Instead, we can use the power of our `tidier()` function we made upstream, and `unnest()`. Again we use `map()` to apply our `tidier` function to all of the raw `sens.slope` models and we extract p.value and slope in a clean table. We then use `unnest()` to unravel that data so we have a final data frame that contains model outputs.
```{r}
wq_mod_summaries <- wq_models %>%
unnest(tidy_mods) %>% # separates the nested column into individual columns for each value
select(basin, characteristic, p.value, slope) %>%
mutate(trend = ifelse(p.value < 0.01, 'yes', 'no')) # create a column telling us whether or not there was a significant trend based on a p-value cut-off of 0.01
wq_mod_summaries
```
### Visualizing model output
```{r}
ggplot(wq_mod_summaries,aes(x = characteristic, y = slope, color = trend)) +
geom_point() +
facet_wrap(~basin, scales = 'free') +
theme_minimal() +
scale_color_manual(values = c('black','green3')) +
theme(axis.text.x = element_text(angle = 45, hjust = 1),
legend.pos = c(0.8, 0.1))
```
# Assignment
The above workflow really focuses on trend detection with Sens slope, but here we will focus on an appropriate use of linear models. As such we want to join our discharge data to our water quality data and we want to look at the relationship between Q and WQ.
## Join Discharge and Water Quality Data
Use `inner_join` to join our daily discharge data (`Q.RDS`) to our raw water quality data (`tidied_full_wq.RDS`). You want to join by both date and siteid. Remember! the discharge data has site IDs that we had to drop the `USGS-` from, so you will need to add that back in using `paste0`.
```{r}
Q2 <- mutate(Q, siteid = paste0("USGS-",site_no),
date = Date,
flow = X_00060_00003 ) %>%
select(-c(site_no, Date, X_00060_00003, X_00060_00003_cd))
joined_Q_wq <- inner_join(Q2, tidied_full_wq, by= c("siteid", "date"))
```
### Pick any site and ion combination and plot discharge versus ion concentration
```{r}
roaring_sodium <- joined_Q_wq %>%
filter(basin == "roaring", parameter == "Sodium")

TASK REQUIREMENTS:
A - Reproduce a passage of the water quality tutorial word for word, starting at the words "Instead, we can" and ending after "contains model outputs.".
B - Write the next part of the water quality tutorial, picking up right after its final line.

DATASET RECORDS:
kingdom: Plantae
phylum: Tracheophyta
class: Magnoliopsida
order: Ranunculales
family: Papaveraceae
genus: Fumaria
---
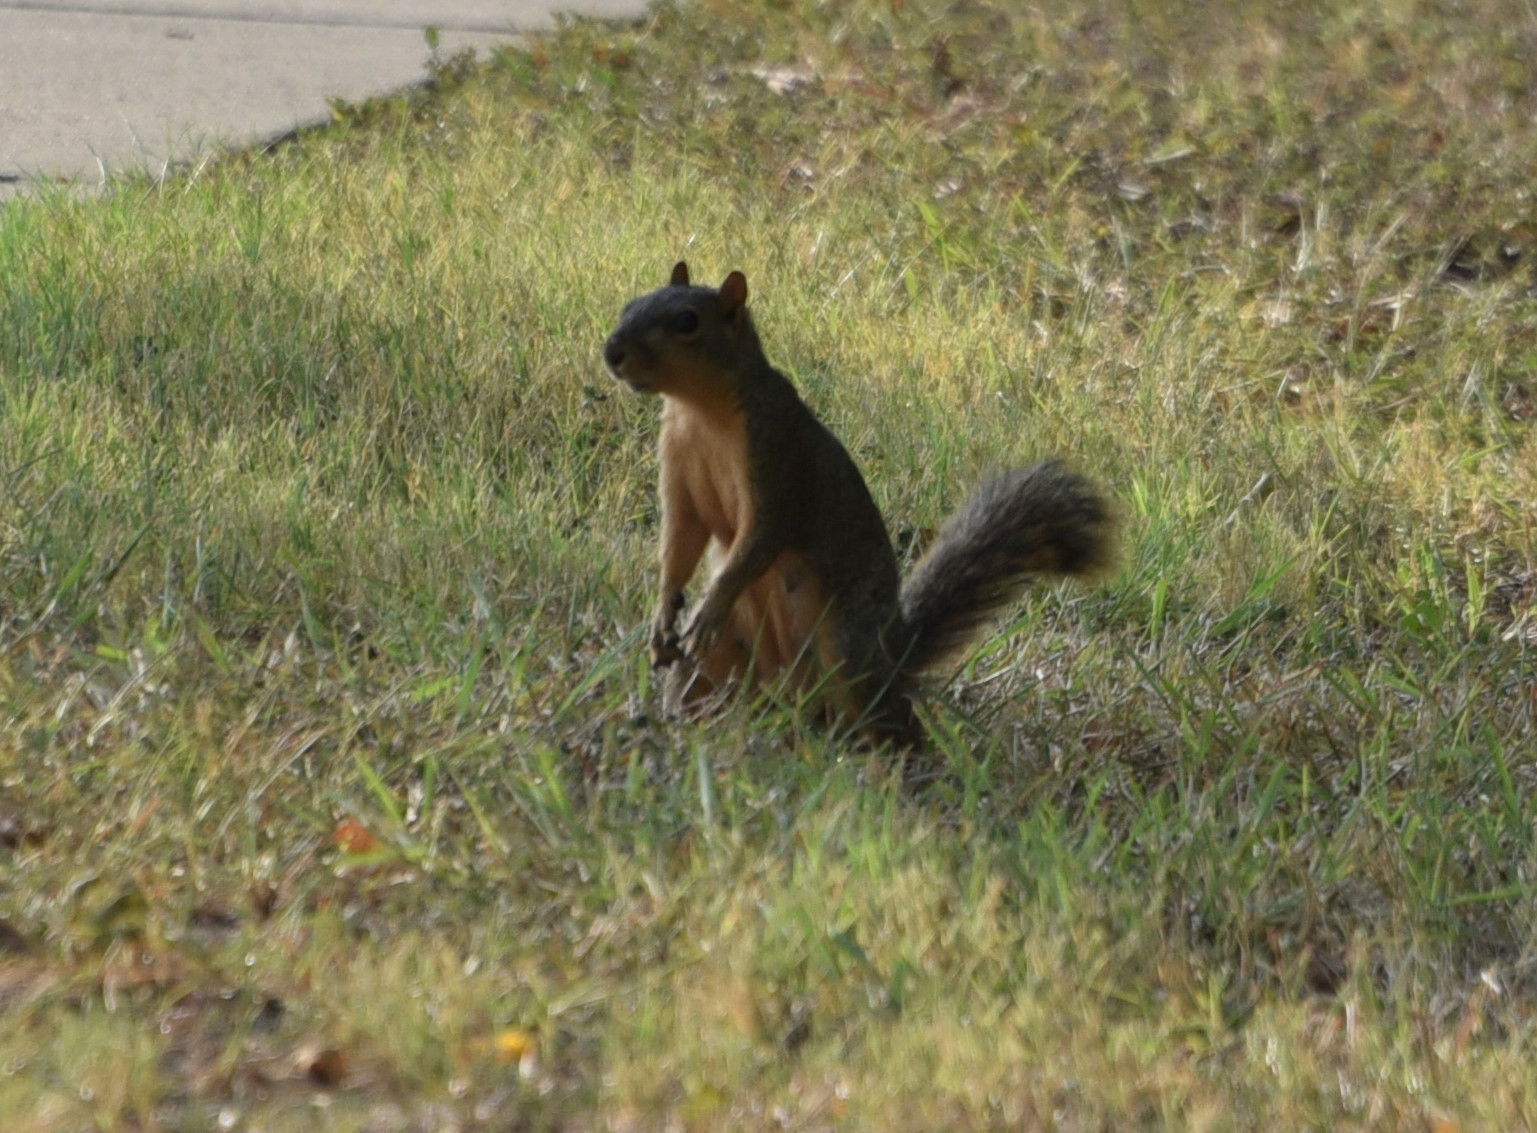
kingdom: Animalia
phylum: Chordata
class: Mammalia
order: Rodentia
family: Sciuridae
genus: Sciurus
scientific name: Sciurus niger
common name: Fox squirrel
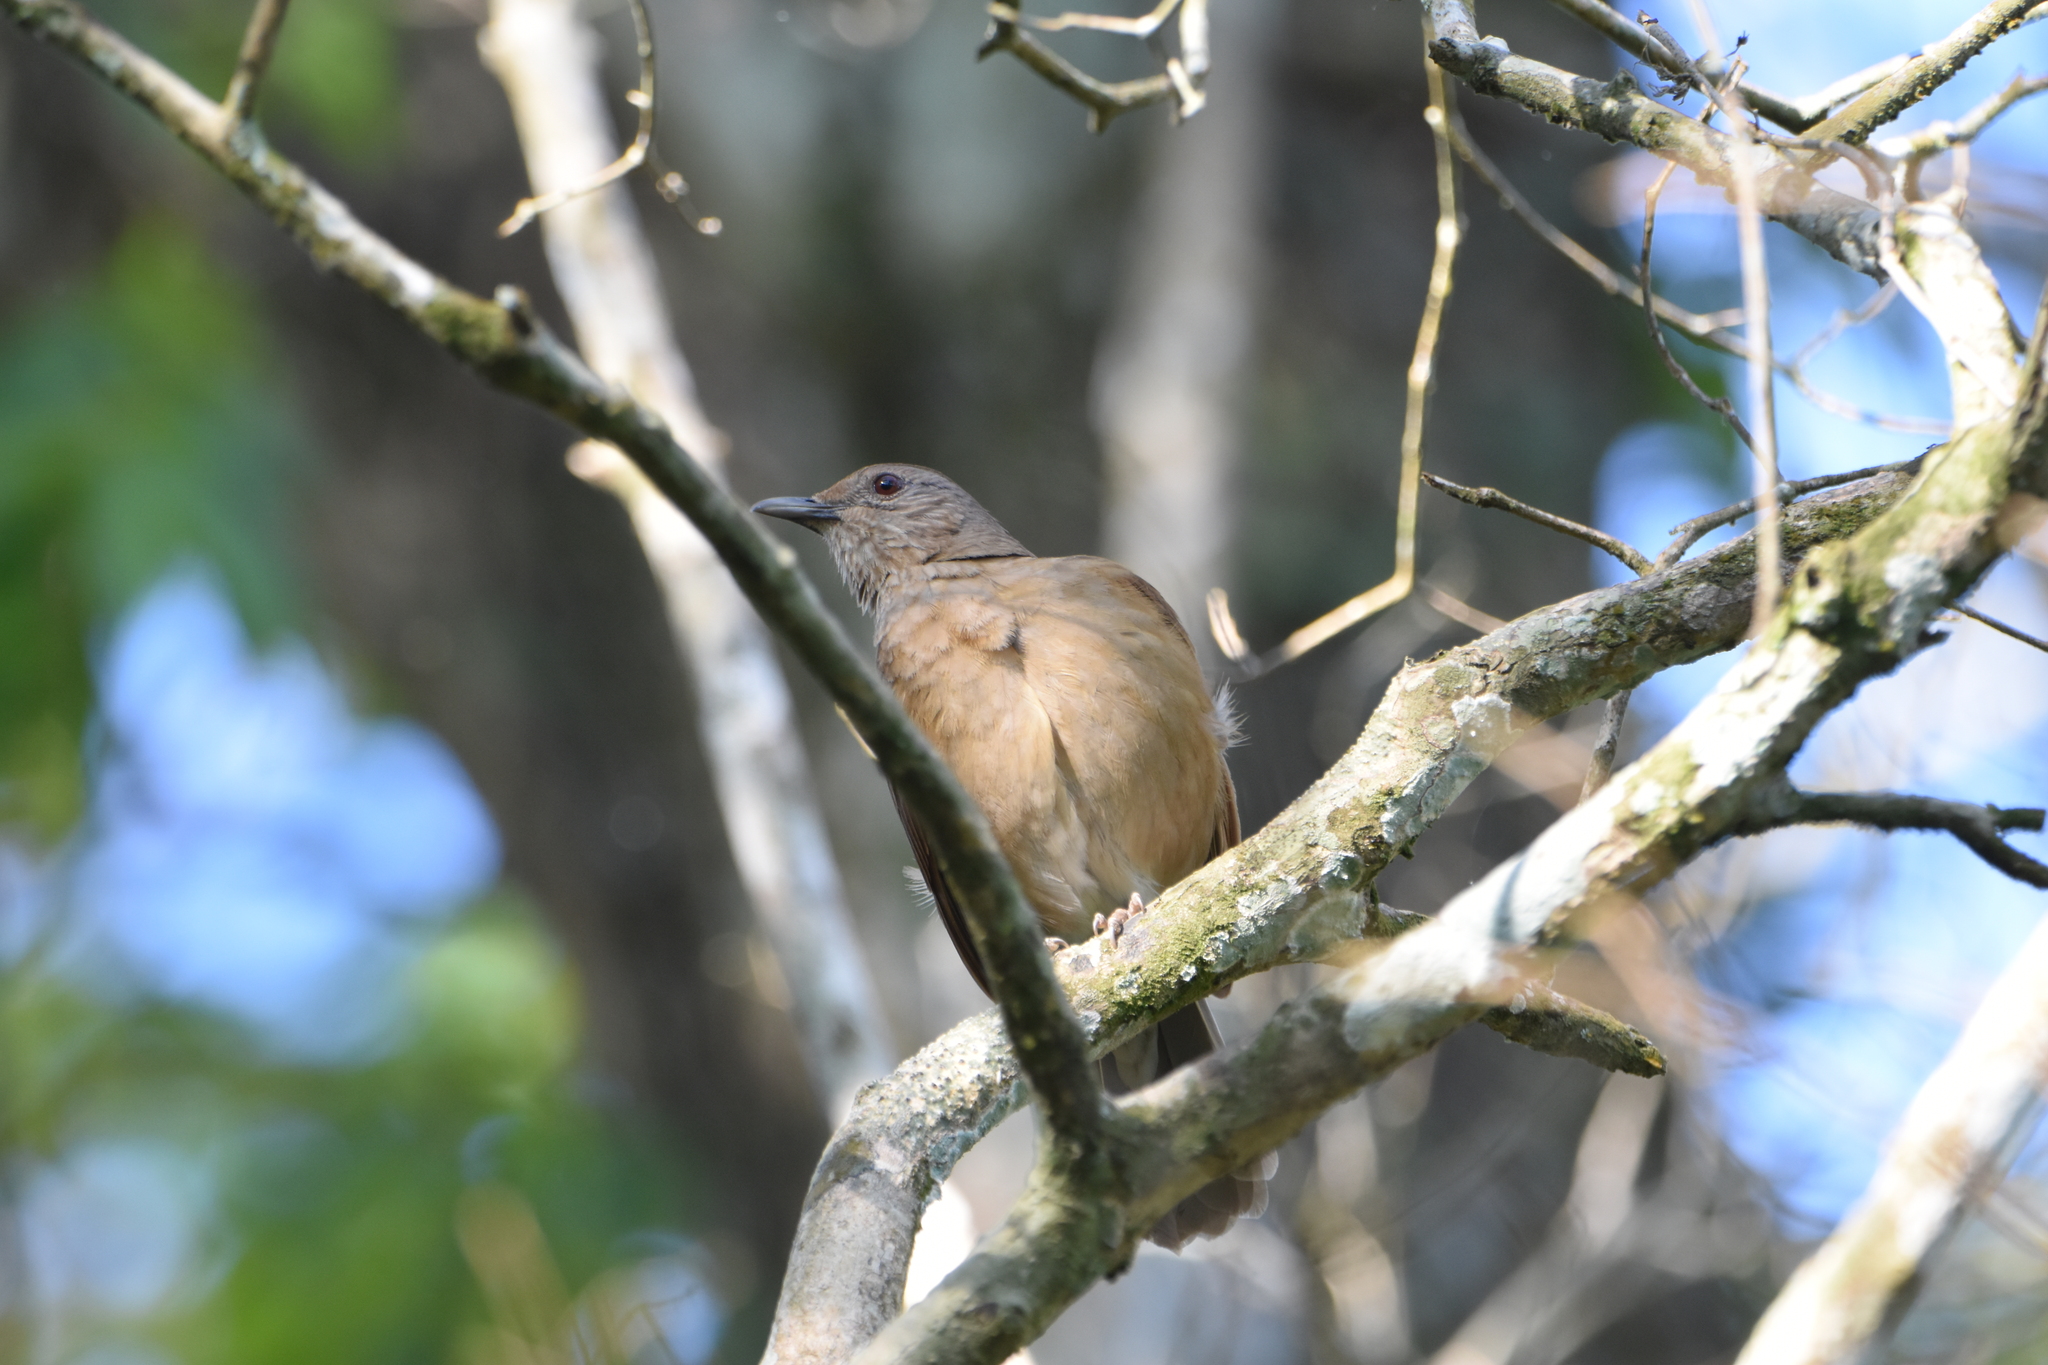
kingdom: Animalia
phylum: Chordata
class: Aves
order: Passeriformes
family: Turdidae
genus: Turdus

REPLIES:
A -
Instead, we can use the power of our `tidier()` function we made upstream, and `unnest()`. Again we use `map()` to apply our `tidier` function to all of the raw `sens.slope` models and we extract p.value and slope in a clean table. We then use `unnest()` to unravel that data so we have a final data frame that contains model outputs.

B -
ggplot(roaring_sodium) +
geom_line(aes(x=flow, y=conc))
```
#### What do you see in this relationship?
At low flows, there is a higher concentration of sodium, and it is less concentrated during higher flows.
## Models everywhere
Group your data by basin and water quality parameter and nest the data.
```{r}
Q_wq_nested <- joined_Q_wq %>%
group_by(basin, parameter) %>%
nest()
```
## Apply a linear model to the data
You will need to use a `map` command like this: `map(data, ~lm(conc ~ q, data = .x))`
```{r}
Q_wq_nested_lm <- Q_wq_nested %>%
mutate( mod = map(data, ~lm(conc ~ flow, data = .x)))
```
## Summarize your data using `tidy`
You should have a new column called `mods` or something similar, and you need to `tidy` those mods and store this new, tidier data in another column.
```{r}
#Not sure if this is correct
tidy_wq_lm <- Q_wq_nested_lm %>%
mutate(tidy_mods = map(mod, tidy)) %>%
unnest(cols = tidy_mods) %>%
select(basin, parameter, p.value, estimate) %>%
mutate(trend = ifelse(p.value < 0.01, 'yes', 'no'))
```
## Make a visual of your models' summaries that shows both which sites have significant relationships between discharge and concentration and the slope of that relationship.
```{r}
#not sure if the estimate column is the slope?
ggplot(tidy_wq_lm,aes(x = parameter, y = estimate, color = trend)) +
geom_point() +
facet_wrap(~basin, scales = 'free') +
theme_minimal() +
scale_color_manual(values = c("red",'black')) +
theme(axis.text.x = element_text(angle = 45, hjust = 1),
legend.pos = c(0.8, 0.1))
```
## Bonus
Look up the `furrr` package. What does `furrr::map` do that is different from `purrr::map`?
When would you want to use this `furrr` function?